2010 ist er mit The Skin Map, dem ersten Band des fünfteiligen Zyklus Bright Empires, wieder zur Phantastik zurückgekehrt. In The Skin Map und den Folgebänden The Bone House (2011), The Spirit Well (2012), The Shadow Lamp (2013) und The Fatal Tree (2014) geht es um die Ley Lines oder Ley-Linien – hypothetische Pfade, auf denen man durch die Zeit in alternative Welten reisen kann. Das behauptet zumindest Kit Livingstones vermeintlich längst toter Urgroßvater, derm er eines Tages überraschend begegnet. Natürlich glaubt Kit ihm kein Wort, doch als seine Freundin Wilhelmina kurz darauf auf einem dieser Pfade verschwindet, begibt sich Kit auf eine Reise durch Raum und Zeit, die ihn an die ungewöhnlichsten Orte führt. Wie fast das gesamte Œuvre Lawheads (abgesehen von seinen Kinderbüchern und dem letzten Band des Pendragon Cycle) ist auch dieser Zyklus als Die schimmernden Reiche – Einzeltitel: Die Zeitwanderer (2011), Das Knochenhaus (2012), Die Seelenquelle (2013), Das Schattenlicht (2014) und Der Schicksalsbaum (2015) auf Deutsch erschienen.
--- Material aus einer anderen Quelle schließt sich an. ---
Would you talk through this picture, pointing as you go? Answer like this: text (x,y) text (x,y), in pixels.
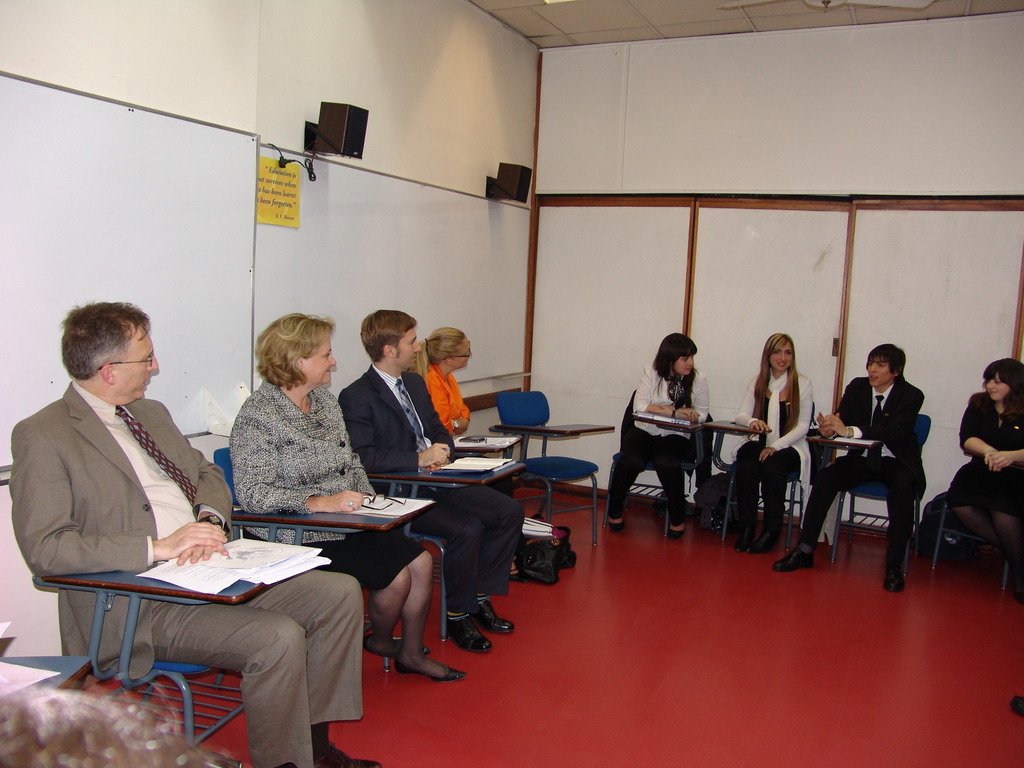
In this image I can see people (899,553) sitting on chairs (915,538). There are paper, bags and walls (444,144).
2 Kommentare zu Zum 65. Geburtstag von Stephen R. Lawhead

  1. Pogopuschel sagt:

    Danke für diese Übersicht. Um Lawhead bin ich immer herumgeschlichen, habe mich aber doch nicht getraut, da er Artus-Mythos in Buchform für mich eher ein Abturner ist.

    Zum Cover von “Taliesin”: Als die Helden noch Schnauzer hatten. 🙂

  2. gero sagt:

    @ Pogo:

    Lawhead ist ein komplizierter Fall. Ich habe ihn damals mit “Traumdieb” (fängt gut an und fußt auf einer originellen Idee, fällt aber ab der Mitte oder so deutlich ab) und dann mit dem “Lied von Albion” (an das ich recht positive Erinnerungen habe) kennengelernt. Er ist nicht unbedingt ein sonderlich dynamischer Erzähler, aber er hat immer mal wieder nette kleine Ideen. Die Bewertung seiner Artus-Saga hängt halt stark davon ab, inwieweit man für … sagen wir mal von persönlichen Überzeugungen geprägte Variationen des Themas offen ist. 😉

    Unterm Strich ist er für mich eigentlich ein typischer Midlist-Autor mit gelegentlichen Ausschlägen nach oben und unten; lustigerweise ist ein Großteil seiner Sachen auf Deutsch zuerst im Hardcover erschienen (d.h. nicht nur seine historischen Romane, sondern auch alle drei Fantasy-Zyklen und sein erster SF-Roman), was ihn irgendwie “gewichtiger” erscheinen lässt als er es mMn wirklich ist.